Mayor Nicole Read said if the proposed site is not approved as a suitable location for a new purpose-built shelter after public consultation, the city will still have use for the property.

“I don’t think it is ever a problem for the city to own property,” she said, noting that Maple Ridge has a small inventory of land it owns.

Read also said council has to approach the proposed shelter as a human rights and health issue, that the city has a responsibility to provide housing that meets the needs of the homeless.

“Council remains very concerned about how shelters are run, and whether there needs to be more than one shelter in the city.”

She said the low-barrier model creates opposition from the public.

“The public is rightly questioning, ‘does this work?’”

She noted there are more homeless camps springing up around the province, not fewer, and in her opinion there is a lack of solid data that the present model is working.

“I still think there is not enough evidence that people are being moved along through the system.”

However, she was critical of “vitriolic” social media pages that stigmatize the city’s homeless people.

“There is a relationship between the way a community feels about its people in need, and the way those people feel about themselves,” said Read.

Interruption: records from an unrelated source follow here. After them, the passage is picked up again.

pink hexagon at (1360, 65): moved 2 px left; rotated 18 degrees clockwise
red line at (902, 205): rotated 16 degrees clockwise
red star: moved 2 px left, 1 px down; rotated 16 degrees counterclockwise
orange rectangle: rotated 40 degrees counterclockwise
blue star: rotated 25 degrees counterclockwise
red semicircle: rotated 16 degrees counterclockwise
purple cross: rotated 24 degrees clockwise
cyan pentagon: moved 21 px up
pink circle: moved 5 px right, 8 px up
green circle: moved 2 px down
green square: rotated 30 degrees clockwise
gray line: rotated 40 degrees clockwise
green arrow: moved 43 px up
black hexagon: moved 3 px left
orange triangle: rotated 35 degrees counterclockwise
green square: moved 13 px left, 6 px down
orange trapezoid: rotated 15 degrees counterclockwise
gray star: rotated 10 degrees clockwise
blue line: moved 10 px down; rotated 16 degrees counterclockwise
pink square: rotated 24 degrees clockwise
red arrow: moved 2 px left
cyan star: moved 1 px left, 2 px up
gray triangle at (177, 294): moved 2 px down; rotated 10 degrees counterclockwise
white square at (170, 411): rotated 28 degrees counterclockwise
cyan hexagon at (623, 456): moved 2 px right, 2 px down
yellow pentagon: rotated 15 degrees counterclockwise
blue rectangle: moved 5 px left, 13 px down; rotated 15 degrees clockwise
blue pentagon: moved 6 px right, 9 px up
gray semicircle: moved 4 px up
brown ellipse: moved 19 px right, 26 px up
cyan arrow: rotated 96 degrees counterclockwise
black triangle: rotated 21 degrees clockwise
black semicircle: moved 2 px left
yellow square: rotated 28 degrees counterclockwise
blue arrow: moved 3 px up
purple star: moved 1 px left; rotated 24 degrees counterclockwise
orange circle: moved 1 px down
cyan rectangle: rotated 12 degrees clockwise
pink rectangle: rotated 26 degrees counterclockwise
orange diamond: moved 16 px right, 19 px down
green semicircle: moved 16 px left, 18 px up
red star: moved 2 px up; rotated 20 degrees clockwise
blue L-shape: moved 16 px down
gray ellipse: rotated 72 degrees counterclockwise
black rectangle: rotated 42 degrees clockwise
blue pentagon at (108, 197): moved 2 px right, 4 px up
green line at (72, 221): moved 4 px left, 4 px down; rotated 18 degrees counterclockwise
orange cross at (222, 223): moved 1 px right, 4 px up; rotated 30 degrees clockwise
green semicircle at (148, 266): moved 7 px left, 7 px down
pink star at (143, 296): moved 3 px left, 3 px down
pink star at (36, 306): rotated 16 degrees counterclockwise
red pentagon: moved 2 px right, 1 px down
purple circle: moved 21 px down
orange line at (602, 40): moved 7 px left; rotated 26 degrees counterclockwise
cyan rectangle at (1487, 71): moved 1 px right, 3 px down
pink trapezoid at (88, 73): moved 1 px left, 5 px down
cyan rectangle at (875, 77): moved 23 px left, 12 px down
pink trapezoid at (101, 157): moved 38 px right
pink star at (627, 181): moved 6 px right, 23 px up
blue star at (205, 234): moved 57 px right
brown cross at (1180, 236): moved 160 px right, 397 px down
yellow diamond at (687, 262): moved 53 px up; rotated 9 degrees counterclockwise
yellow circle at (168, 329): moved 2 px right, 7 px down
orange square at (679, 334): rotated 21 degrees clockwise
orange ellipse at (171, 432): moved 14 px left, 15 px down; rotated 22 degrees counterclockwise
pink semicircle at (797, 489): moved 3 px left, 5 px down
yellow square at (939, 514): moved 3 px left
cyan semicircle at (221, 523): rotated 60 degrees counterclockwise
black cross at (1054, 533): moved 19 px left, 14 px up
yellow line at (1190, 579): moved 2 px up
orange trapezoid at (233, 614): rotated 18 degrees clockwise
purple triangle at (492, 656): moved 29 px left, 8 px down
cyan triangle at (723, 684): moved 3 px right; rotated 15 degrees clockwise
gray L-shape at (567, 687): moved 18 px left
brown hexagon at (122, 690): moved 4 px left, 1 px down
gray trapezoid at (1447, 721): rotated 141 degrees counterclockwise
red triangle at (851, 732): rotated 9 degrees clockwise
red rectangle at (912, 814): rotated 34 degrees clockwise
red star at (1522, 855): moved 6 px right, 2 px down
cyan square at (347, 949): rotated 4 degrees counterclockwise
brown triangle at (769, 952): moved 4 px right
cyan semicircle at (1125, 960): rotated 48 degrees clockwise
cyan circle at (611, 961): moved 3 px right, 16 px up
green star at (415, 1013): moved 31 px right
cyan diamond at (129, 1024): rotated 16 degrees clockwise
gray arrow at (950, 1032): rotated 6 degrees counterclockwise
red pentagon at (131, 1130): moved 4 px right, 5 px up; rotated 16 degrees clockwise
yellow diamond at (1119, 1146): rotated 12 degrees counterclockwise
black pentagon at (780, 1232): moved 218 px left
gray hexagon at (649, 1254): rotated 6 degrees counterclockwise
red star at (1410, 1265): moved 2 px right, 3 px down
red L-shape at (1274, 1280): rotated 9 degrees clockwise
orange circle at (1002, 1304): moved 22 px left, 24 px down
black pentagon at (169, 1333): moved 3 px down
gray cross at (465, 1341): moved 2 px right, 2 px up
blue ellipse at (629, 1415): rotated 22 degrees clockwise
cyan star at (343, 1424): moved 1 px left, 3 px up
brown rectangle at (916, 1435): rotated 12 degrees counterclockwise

And, she added, the public rally against the proposed Quality Inn shelter resulted in a negative impression of Maple Ridge.

“It does reflect poorly that a lot of that happened, but there was a lot of politics behind that,” said Read.

The new proposal will involve B.C. Housing and Fraser Health, and Read said there will be public engagement during the rezoning process.

Robson said the public should ultimately decide the issue.

“We’re going to listen to the people.”